Lime Tart vs Hardwick White
Where Lime Tart belongs to Benjamin Moore's range, Hardwick White is a Farrow & Ball color. Lime Tart reads as green, while Hardwick White reads as greige-grey — two distinct hue families, not close cousins. Lime Tart (LRV 49) reflects noticeably more light than Hardwick White (LRV 44), a difference of 5 points that becomes especially apparent in rooms with limited natural light. Lime Tart runs green while Hardwick White is decidedly warm, which means they'll respond very differently to warm vs cool light sources. With a ΔE of 44.7, the contrast is hard to miss. These aren't variations on a theme — they're two different answers to the same question. Below you'll find 1 real-room photo comparison where both colors appear side by side, plus 5 simulated room previews.

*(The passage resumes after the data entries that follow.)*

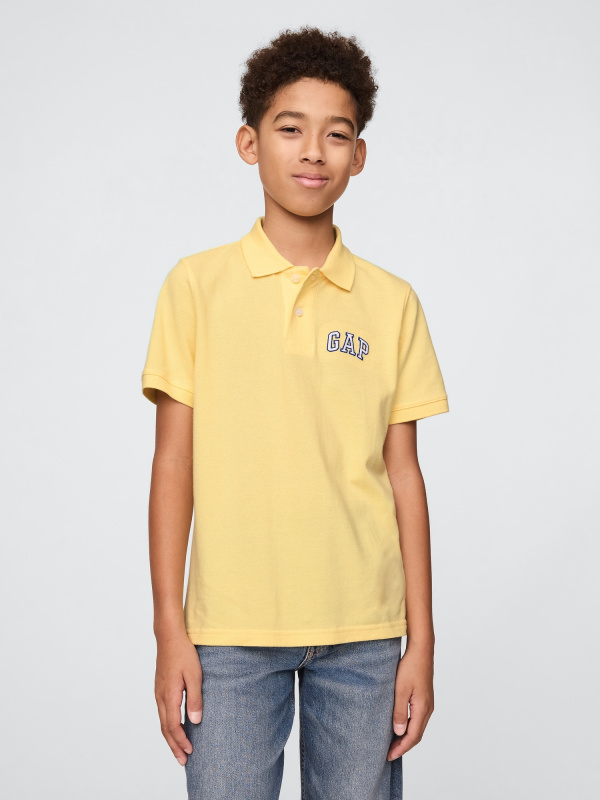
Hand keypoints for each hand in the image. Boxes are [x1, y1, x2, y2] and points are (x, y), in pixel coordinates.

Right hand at [155, 632, 202, 766]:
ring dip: (170, 737)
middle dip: (174, 746)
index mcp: (169, 695)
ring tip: (179, 749)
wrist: (168, 636)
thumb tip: (195, 721)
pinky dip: (168, 726)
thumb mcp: (194, 674)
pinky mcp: (160, 689)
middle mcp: (160, 697)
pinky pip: (162, 713)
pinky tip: (175, 728)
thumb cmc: (183, 653)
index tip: (190, 751)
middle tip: (183, 761)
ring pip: (162, 722)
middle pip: (165, 728)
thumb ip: (194, 698)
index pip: (173, 725)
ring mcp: (158, 693)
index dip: (182, 740)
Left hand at [387, 644, 433, 760]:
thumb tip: (399, 732)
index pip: (413, 736)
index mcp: (423, 708)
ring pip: (418, 727)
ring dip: (406, 737)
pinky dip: (409, 727)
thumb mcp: (401, 689)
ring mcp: (427, 704)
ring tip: (392, 743)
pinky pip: (418, 719)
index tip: (389, 756)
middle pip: (417, 735)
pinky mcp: (424, 698)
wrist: (421, 650)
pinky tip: (400, 726)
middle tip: (389, 753)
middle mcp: (428, 709)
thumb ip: (400, 711)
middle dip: (403, 746)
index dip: (401, 748)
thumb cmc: (410, 667)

Lime Tart vs Hardwick White in Real Spaces
1 real room side by side. Seeing Lime Tart and Hardwick White in actual rooms makes the difference concrete; browse the spaces below to get a feel for how each color lives on a wall.
House
Seen across an entire facade, subtle tonal differences become pronounced. What reads as nearly the same on a chip often reads as clearly different at scale. Lime Tart reads slightly lighter here — a subtle but real difference in how open the space feels.
Color Details
Lime Tart vs Hardwick White Simulated Comparison
5 simulated room previews — drag the slider on each to see Lime Tart on one side and Hardwick White on the other.
Digital color is approximate. These simulations are generated from the manufacturer's hex values and overlaid on grayscale room photos — your screen's calibration, brightness, and viewing angle all affect how they render. Before committing to either color, test physical samples in your own space under the light you actually live with.
More Lime Tart comparisons
See how Lime Tart stacks up against other well-photographed colors across different brands and tones.